North American Network Operators Group
Date Prev | Date Next | Date Index | Thread Index | Author Index | Historical

Prefix filtering for Cisco SUP2

  • From: Henry Futzenburger
  • Date: Fri Feb 29 13:43:55 2008
  • Dkim-signature: v=1; a=rsa-sha256; c=relaxed/relaxed; d=gmail.com; s=gamma; h=domainkey-signature:received:received:message-id:date:from:to:subject:mime-version:content-type; bh=Xfb3H6K9J1nYyHqgoekdpQ7M6/GPd4MKHkD9c1fQxXs=; b=ox5WL4BGxJ/TlI6u9JHCVqgIaqi2hLvAWyHyRIVIAIhPq9pfamuJ6bEKf6Qw+/U3XpVUgIsaCOIXnYkh5xvbp3K9DCANTpNhv4Ng6WczGlP8y85G1yMA+3MiAhNCtYS39shXCUGMqArda61tZXQemseYA+6tY8LhGbbTOmosBlU=
  • Domainkey-signature: a=rsa-sha1; c=nofws; d=gmail.com; s=gamma; h=message-id:date:from:to:subject:mime-version:content-type; b=b+n7EhEqv3QSXrMRcbAc3YNtQ6QsPMvVwp0cmiPG4VoqQGluYibpiyUiWlxQOnJbM3/xNBA/cjzxobitoYMMMSVRPW+LR+waCRIK4hhmJlbo9OJV10/BTW+Rc5qSVUhqsIUs4Yf5fhVN46FXV0A2MHubvUIcuH7AI+D2ss1kkh0=
I am hoping to help an ISP keep a couple of Cisco 6500's with SUP2's in production for a while longer.  They are currently just about at the FIB limit of 250,000 entries, mostly composed of BGP routes.  I'm considering two alternatives to reduce the number of entries.

1. Accept only default and partial routes from upstream.
    a. Accept directly-connected routes, reject everything else and rely on the default route.
    b. Assume a reduction to about 30,000 unique routes per upstream ISP (currently 3).

2. Accept only default and RIR minimum routes from upstream.
    a. Filter based on RIR minimums, rely on default for unaggregated routes.
    b. Assume a reduction of about 50,000-100,000 total routes.

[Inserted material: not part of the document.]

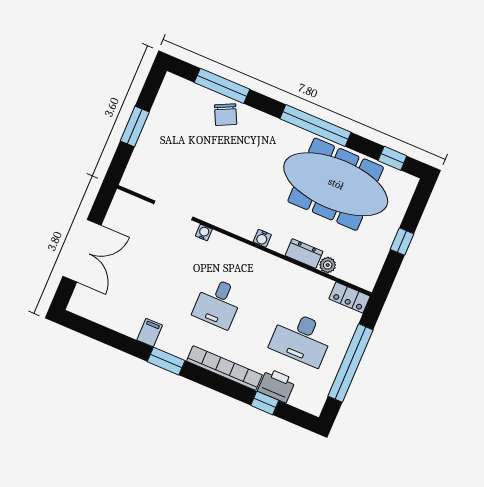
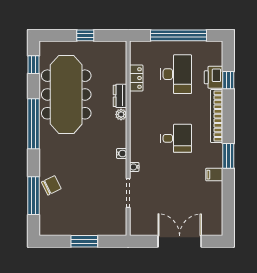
water cooler: (262, 238) -> (122, 154), moved
plant: (328, 265) -> (121, 114), moved
locker: (350, 297) -> (136, 78), moved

Does anyone have any opinions as to whether one option is better than the other?  Are there options that would be better than either of these?  Are there serious risks to either option?

My sense is that either of these would be a fairly benign change, only having a marginal impact on routing efficiency in either case.  It seems like the better option is the one that retains the greater number of routes within some margin of safety.  What do you think?